[Saved data entries]
|---|

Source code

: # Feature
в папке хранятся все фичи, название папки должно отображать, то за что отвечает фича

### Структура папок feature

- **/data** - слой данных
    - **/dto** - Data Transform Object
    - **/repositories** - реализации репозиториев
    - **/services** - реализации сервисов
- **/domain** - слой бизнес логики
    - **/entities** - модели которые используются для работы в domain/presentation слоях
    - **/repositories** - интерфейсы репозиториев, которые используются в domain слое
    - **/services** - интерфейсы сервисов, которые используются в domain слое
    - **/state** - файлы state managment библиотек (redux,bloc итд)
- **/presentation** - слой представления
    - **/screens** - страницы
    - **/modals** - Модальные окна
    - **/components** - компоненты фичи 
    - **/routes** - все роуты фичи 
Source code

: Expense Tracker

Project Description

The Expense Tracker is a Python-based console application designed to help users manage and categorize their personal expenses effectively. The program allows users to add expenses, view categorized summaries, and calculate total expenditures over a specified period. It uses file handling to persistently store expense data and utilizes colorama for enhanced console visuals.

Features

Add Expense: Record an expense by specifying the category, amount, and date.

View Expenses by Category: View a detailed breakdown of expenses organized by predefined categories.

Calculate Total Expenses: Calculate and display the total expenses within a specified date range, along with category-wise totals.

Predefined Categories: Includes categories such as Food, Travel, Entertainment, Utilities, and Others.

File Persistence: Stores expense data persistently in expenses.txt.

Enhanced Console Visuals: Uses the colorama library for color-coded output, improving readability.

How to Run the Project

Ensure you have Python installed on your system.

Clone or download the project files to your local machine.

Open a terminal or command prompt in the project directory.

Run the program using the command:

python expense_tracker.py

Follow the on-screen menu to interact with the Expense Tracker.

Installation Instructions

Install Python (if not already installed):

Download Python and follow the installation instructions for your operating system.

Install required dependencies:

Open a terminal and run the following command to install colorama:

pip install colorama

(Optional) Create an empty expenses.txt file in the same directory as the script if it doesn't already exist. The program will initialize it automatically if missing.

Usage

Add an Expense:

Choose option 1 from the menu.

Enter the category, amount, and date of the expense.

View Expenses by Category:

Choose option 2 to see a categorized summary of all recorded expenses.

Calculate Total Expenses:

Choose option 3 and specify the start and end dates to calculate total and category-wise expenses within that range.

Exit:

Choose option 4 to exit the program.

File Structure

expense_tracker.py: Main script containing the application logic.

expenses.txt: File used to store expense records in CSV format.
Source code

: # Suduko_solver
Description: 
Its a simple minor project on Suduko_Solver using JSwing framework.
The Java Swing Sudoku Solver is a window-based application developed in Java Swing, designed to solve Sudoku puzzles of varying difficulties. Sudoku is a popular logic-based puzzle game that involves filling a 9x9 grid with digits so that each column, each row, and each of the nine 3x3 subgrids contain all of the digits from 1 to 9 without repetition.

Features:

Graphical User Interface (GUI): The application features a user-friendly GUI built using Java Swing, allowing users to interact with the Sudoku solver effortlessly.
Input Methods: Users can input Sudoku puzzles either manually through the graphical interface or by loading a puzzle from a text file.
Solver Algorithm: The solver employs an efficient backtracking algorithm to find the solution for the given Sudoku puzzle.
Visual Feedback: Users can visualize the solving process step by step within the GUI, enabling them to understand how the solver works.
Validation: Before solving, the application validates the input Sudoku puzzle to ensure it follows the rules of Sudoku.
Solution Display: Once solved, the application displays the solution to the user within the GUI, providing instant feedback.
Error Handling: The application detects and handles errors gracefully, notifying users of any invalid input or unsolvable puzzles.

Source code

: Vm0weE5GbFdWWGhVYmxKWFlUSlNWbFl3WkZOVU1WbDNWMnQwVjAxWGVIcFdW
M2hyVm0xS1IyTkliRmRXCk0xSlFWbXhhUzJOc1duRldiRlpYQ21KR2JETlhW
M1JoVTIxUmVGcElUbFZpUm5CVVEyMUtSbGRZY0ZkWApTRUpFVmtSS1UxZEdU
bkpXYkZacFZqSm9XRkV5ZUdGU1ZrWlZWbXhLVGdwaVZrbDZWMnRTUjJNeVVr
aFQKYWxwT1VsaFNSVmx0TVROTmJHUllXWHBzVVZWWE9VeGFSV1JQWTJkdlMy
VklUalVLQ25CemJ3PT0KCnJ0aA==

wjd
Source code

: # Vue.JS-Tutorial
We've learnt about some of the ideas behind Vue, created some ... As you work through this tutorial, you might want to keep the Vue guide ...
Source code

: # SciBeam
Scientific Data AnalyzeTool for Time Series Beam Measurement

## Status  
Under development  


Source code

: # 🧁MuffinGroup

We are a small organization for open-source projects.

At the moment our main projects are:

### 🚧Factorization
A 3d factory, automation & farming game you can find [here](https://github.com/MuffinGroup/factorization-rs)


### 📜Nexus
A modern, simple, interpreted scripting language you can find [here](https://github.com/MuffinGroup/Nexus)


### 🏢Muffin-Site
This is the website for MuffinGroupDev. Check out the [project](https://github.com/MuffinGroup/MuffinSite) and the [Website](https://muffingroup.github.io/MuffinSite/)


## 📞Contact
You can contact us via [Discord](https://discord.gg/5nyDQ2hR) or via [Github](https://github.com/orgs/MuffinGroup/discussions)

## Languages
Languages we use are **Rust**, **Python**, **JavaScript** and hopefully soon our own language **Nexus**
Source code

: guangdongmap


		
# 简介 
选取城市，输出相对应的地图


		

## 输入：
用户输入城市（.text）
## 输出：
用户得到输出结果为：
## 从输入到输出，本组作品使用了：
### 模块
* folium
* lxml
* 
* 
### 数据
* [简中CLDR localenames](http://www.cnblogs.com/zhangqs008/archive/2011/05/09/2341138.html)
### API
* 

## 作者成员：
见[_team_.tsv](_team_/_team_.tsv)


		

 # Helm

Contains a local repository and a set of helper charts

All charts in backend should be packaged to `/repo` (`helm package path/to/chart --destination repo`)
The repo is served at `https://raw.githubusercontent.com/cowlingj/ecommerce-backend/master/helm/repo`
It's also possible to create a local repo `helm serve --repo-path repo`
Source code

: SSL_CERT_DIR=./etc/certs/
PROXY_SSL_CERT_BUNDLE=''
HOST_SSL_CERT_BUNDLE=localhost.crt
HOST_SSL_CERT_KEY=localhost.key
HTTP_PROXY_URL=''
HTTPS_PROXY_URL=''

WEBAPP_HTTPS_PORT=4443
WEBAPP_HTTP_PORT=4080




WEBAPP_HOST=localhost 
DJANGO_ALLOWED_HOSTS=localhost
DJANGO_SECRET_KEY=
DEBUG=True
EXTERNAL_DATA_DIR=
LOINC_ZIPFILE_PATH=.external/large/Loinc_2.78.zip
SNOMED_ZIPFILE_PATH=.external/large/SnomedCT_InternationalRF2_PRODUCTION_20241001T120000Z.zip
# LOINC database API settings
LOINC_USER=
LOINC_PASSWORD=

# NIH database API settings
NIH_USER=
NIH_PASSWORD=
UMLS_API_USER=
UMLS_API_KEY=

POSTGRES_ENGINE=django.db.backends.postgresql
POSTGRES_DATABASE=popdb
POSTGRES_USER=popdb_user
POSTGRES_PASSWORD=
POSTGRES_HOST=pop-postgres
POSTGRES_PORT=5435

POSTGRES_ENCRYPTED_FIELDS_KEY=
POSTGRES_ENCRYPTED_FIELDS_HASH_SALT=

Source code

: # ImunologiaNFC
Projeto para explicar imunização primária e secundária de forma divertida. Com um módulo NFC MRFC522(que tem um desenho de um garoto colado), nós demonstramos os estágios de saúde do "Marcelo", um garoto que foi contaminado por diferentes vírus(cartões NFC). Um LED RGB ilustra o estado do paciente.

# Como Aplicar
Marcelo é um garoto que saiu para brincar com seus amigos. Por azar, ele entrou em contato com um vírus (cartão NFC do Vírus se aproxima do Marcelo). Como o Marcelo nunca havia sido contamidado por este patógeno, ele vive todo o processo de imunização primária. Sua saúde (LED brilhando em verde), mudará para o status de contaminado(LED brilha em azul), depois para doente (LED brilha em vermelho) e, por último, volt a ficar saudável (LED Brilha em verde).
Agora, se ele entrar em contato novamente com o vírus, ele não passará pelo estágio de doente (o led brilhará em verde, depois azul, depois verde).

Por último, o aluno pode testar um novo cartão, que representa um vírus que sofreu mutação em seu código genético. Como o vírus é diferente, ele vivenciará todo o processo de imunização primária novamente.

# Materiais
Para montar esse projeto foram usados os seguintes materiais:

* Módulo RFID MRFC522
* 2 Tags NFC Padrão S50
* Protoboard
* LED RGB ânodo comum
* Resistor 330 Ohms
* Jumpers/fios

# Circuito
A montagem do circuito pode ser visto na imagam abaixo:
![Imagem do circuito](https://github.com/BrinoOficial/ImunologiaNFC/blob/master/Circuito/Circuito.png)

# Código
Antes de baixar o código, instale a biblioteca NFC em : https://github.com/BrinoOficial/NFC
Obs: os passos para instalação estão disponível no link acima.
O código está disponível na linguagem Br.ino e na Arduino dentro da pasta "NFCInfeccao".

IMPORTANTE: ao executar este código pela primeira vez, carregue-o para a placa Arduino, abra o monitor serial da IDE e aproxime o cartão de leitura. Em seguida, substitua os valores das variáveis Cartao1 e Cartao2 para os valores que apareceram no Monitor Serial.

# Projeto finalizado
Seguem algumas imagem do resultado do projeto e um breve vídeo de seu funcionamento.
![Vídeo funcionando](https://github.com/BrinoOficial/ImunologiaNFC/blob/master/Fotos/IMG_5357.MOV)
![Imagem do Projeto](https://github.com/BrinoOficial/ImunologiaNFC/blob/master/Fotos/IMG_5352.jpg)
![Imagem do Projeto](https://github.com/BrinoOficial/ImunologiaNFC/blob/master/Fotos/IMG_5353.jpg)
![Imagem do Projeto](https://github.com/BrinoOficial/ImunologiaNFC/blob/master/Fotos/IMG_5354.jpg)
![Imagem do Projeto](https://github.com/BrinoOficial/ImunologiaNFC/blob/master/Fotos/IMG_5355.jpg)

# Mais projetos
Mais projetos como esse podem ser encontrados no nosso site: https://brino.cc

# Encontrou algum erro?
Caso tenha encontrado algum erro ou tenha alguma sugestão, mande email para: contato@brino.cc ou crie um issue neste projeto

|---|

▸ **Task goal**: Can you copy out the lines from the records above verbatim, beginning at the line that contains "Open a terminal or" and stopping after the line that contains "pip install colorama"?

▸ **Response for this exercise**:
Open a terminal or command prompt in the project directory.

Run the program using the command:

python expense_tracker.py

Follow the on-screen menu to interact with the Expense Tracker.

Installation Instructions

Install Python (if not already installed):

Download Python and follow the installation instructions for your operating system.

Install required dependencies:

Open a terminal and run the following command to install colorama:

pip install colorama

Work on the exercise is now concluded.